JAYAWIJAYA, ZONAUTARA.com – Hari keempat di Jayawijaya kami (Ronny Buol, Fine Wolajan, dan Suhandri Lariwu) memilih pergi ke kampung-kampung. Tak mudah ke sana karena terbatasnya transportasi. Pilihannya adalah carter kendaraan dengan harga yang cukup mahal atau naik kendaraan umum dengan suasana yang aduhai. Beberapa turis ada yang memilih jalan kaki.
Setelah tanya sana-sini, akhirnya kami memilih ke Jiwika, Distrik Kurulu. Dari Wamena kami naik angkot (di sini disebut taxi) yang pintunya tinggal diikat tali agar tak copot. Sopirnya yang orang Probolinggo, Jawa Timur, mengantar kami terminal Jibima.
Tiba di terminal itu, saya memotret angkot tadi. Pas memotret tetiba seorang bapa brewokan langsung menghampiri dan minta uang. Alasannya saya memotret anaknya yang berdiri di depan angkot. Sempat berbantahan, tapi saya memilih memberinya Rp 5 ribu.
Kami lalu ke Jiwika dengan angkot sopirnya orang Papua. Sepanjang jalan Fine Wolajan tak henti merekam sajian alam yang luar biasa indah. Kami turun di pertigaan kampung wisata Jiwika, disambut mama bertelanjang dada.
Lalu kami masuk ke sirimo (kompleks honai satu rumpun keluarga). Di sini kami bermaksud memotret mumi Jiwika yang berusia lebih dari 300 tahun. Namun niat kami urung saat perwakilan sirimo meminta jasa Rp 1,5 juta agar mumi bisa dikeluarkan.
Kami lalu ke Obia, kampung sebelahnya. Di sini banyak sirimo, termasuk satu sirimo yang di dalamnya terdapat beberapa honai (rumah tradisional orang Papua) yang dibangun khusus untuk pejalan yang menginap dengan harga Rp 200 ribu per malam. Kami disambut warga Obia yang bernama Aser, yang telat bangun dan ditinggal orang sekampung pergi ke Festival Budaya Lembah Baliem di Wamena.
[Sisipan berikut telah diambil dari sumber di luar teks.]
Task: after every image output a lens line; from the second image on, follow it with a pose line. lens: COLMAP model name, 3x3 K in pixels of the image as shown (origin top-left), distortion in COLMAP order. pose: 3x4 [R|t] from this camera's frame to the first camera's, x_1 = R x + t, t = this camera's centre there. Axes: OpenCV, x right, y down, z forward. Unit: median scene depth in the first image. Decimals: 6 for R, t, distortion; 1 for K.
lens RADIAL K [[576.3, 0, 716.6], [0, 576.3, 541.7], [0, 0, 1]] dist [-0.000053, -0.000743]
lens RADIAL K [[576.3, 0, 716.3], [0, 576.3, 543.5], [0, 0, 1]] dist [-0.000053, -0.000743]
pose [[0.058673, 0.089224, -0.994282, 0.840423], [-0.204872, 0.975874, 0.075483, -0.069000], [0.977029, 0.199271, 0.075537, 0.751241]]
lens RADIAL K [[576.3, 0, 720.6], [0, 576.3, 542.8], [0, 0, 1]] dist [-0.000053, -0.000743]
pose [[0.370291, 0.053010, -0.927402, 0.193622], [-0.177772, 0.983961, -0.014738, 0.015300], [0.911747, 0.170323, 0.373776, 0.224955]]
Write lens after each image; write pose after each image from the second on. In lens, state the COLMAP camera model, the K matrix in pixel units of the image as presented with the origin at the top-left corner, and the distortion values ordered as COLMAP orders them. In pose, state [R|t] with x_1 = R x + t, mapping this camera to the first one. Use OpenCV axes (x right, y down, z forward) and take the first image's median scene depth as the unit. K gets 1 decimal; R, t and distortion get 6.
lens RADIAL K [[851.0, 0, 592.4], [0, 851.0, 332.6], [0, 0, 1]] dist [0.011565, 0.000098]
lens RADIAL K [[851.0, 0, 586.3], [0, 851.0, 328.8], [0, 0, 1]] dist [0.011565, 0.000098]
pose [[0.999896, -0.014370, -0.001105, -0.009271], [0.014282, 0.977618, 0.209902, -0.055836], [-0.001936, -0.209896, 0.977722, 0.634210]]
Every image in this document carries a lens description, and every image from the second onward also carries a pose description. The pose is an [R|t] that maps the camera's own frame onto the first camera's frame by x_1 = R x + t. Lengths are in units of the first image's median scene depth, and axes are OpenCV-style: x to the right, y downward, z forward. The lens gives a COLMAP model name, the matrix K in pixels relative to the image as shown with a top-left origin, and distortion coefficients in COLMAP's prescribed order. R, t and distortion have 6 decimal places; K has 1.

Usai memotret di Obia, kami mau ke pasir putih di Pikey. Keluar ke jalan umum dan menunggu angkot dari arah Wosi. Setelah sekitar 30 menit menunggu sebuah angkot datang. Penuh dengan penumpang, tapi kami tetap juga diminta naik. Pun setelah jalan sopirnya yang orang Papua, tetap memaksa penumpang lain naik.
Alhasil, angkot yang idealnya hanya memuat 10 orang, kini disesaki 25 penumpang. Suhandri Lariwu dan Fine masih sempat membuat vlog sebelum per ban belakang patah dan memaksa kami semua turun!
Lucunya saat penumpang paksa sopirnya buka pintu (pintu angkotnya hanya bisa dibuka oleh sopirnya), si sopir nyelonong pergi begitu saja naik mobil lain dan meninggalkan kami semua. Kami bertiga tertawa saja.
Sekitar 45 menit kemudian, sebuah mobil double cabin lewat, dan berbelas kasihan memberi kami tumpangan kembali ke terminal. Kami memilih tak lagi ke pasir putih. Mobil double cabin itu dipacu dengan kecepatan yang bikin jantung harus dipeneti.
Kami duduk di bagian cabin belakang yang terbuka. Untungnya pemandangan yang sangat indah membuat kami begitu bersemangat. Papua sungguh indah.